How immediately we can resonate with this in the digital age, where at the click of a mouse we can bring any site foul or fair before our eyes.  We can hear nearly any speech, listen to nearly any song, in nearly any genre, in nearly any language.  But what is becoming the distinguishing mark of this generation?  Boredom.  When the envelope has been pushed to the extreme the result is not satisfaction but dissatisfaction and the craving for more.  I once heard a man say that if he had a choice between food and hi-speed internet he’d take the internet.

We are acutely aware of this now, but it was just as true in Solomon’s day.  It was true when there was no television, when there was no video, and no audio recordings in any form.  It is just as true for the Amish who live without electricity as it is for the man who can’t live without his Facebook.  Man has an insatiable hunger for what he can experience through his senses.
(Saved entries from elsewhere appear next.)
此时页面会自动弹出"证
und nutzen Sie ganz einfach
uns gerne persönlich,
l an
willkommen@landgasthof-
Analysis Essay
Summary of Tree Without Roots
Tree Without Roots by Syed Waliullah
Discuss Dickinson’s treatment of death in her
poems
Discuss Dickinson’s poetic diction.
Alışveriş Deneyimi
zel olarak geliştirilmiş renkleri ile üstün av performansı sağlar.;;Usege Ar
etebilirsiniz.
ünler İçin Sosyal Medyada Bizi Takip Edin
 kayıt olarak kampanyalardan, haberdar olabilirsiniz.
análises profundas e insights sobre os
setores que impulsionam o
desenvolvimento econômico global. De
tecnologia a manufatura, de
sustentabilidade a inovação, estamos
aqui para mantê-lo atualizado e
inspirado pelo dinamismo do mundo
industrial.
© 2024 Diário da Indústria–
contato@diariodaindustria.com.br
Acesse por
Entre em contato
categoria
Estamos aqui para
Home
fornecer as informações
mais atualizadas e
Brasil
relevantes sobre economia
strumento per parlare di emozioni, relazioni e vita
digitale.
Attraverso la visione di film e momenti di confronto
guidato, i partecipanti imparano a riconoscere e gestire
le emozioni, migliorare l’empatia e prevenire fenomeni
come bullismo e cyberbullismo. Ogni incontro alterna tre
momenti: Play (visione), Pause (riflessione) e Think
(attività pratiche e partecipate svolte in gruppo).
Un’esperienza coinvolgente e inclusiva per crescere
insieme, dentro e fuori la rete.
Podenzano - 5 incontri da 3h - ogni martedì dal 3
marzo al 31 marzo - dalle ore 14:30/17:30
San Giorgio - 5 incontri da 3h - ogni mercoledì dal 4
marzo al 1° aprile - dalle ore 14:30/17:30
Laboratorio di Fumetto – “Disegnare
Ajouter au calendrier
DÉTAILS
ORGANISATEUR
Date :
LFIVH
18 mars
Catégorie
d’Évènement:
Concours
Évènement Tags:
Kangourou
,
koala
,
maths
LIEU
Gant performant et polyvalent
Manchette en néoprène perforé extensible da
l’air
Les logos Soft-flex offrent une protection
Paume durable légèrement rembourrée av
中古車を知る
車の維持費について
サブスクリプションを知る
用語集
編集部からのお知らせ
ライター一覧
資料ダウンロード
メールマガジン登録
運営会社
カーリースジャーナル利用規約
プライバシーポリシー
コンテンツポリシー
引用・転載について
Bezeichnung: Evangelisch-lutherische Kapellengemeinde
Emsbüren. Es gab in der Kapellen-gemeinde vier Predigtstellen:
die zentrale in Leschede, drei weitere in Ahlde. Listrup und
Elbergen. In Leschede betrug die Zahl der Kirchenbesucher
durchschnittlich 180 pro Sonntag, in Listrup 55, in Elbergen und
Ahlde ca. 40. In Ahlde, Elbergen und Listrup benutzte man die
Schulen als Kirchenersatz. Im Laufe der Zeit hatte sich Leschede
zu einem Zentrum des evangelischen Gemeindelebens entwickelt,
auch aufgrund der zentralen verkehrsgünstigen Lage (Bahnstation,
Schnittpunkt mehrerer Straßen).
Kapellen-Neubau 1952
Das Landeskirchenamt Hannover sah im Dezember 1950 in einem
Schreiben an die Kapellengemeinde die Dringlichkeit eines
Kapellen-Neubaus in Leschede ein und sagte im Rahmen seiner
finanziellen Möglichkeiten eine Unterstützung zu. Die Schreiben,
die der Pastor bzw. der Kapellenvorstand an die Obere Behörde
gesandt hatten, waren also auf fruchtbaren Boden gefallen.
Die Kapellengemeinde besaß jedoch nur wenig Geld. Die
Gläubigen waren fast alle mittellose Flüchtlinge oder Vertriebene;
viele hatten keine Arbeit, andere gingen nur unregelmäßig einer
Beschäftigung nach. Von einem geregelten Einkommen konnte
It was in attacking this stronghold that John wrote:

1 John 2:15 Love not the world, neither the things that are in the world. If any man love the world, the love of the Father is not in him. 16 For all that is in the world, the lust of the flesh, and the lust of the eyes, and the pride of life, is not of the Father, but is of the world.

What a difficult battle it is!  When Bunyan wrote his allegory called The Holy War about the battle for the town of Mansoul as Emmanuel retakes it from the clutches of the wicked Diabolos, he describe how important was the defense of the five entrances into the place, including:  eye-gate, ear-gate, mouth-gate, nose-gate, and feel-gate.

Indeed, how weak and vulnerable is man in his unregenerate state before the onslaughts of Satan!  The description is bleak.  But where is the gospel in this?

I believe it is there in pointing us to our need for Christ.  To those whose eyes were never satisfied and whose ears were never filled, Jesus said:  “I am the bread of life: he that cometh to me shall never hunger; and he that believeth on me shall never thirst” (John 6:35).

There is nothing new under the sun.  Man’s need of Christ is the same in the twenty-first century as it was in the tenth century BC when Solomon lived and in the first century AD when Jesus himself walked the earth.  He is the only one who can satisfy.